Pictures with circuit source files:
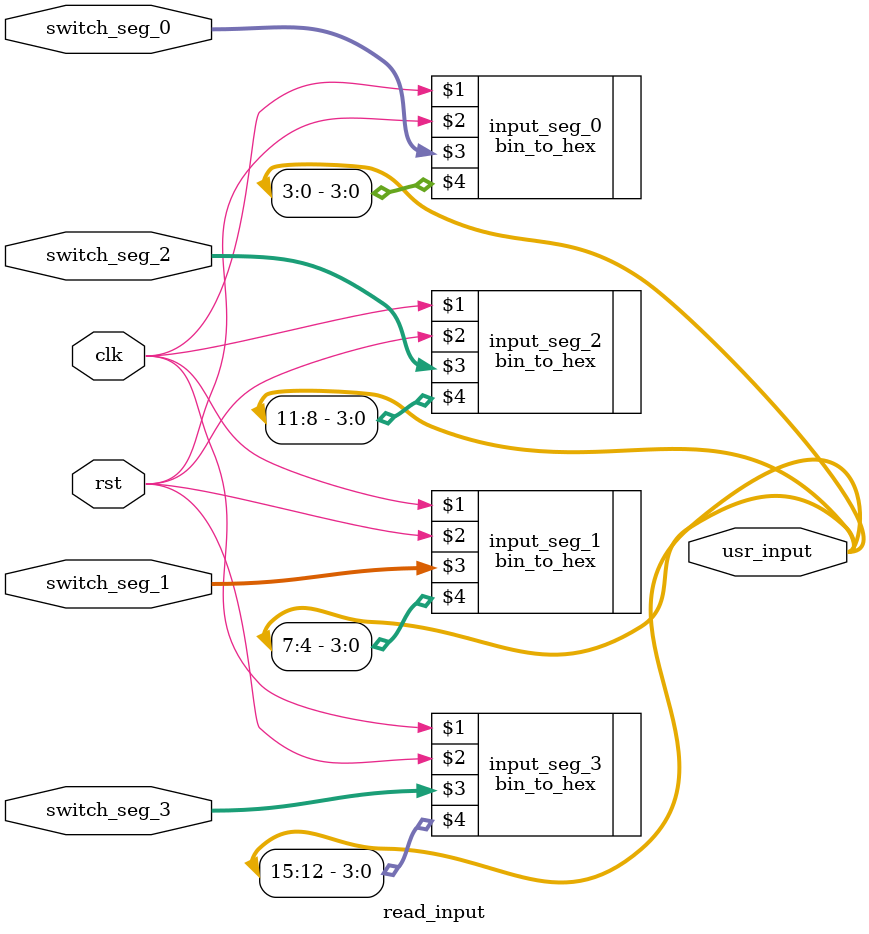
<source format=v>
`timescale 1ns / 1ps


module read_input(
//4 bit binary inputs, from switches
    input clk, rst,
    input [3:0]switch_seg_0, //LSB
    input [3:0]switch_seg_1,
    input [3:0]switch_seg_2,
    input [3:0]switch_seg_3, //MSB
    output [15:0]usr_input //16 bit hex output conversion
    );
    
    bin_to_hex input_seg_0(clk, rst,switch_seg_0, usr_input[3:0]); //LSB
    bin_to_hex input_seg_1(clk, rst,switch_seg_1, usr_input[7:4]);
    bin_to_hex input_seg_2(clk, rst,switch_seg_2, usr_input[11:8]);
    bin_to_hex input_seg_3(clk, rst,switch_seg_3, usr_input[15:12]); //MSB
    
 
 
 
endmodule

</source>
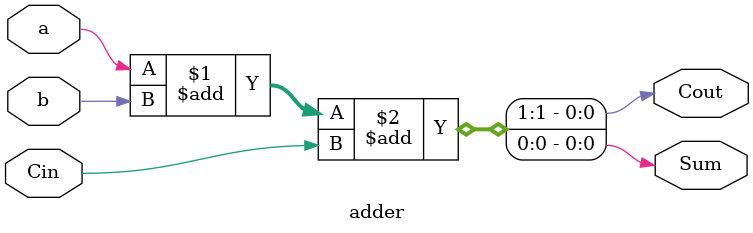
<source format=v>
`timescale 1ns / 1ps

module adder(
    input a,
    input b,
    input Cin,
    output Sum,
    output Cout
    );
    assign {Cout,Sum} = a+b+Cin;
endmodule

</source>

→ Problem description
In the data above, find the line with "output [15:0]usr_input //16" and repeat it and every line after it through the end, exactly; leave the pictures out.

→ Finished task
    output [15:0]usr_input //16 bit hex output conversion
    );
    
    bin_to_hex input_seg_0(clk, rst,switch_seg_0, usr_input[3:0]); //LSB
    bin_to_hex input_seg_1(clk, rst,switch_seg_1, usr_input[7:4]);
    bin_to_hex input_seg_2(clk, rst,switch_seg_2, usr_input[11:8]);
    bin_to_hex input_seg_3(clk, rst,switch_seg_3, usr_input[15:12]); //MSB
    
 
 
 
endmodule

</source>
<source format=v>
`timescale 1ns / 1ps

module adder(
    input a,
    input b,
    input Cin,
    output Sum,
    output Cout
    );
    assign {Cout,Sum} = a+b+Cin;
endmodule

</source>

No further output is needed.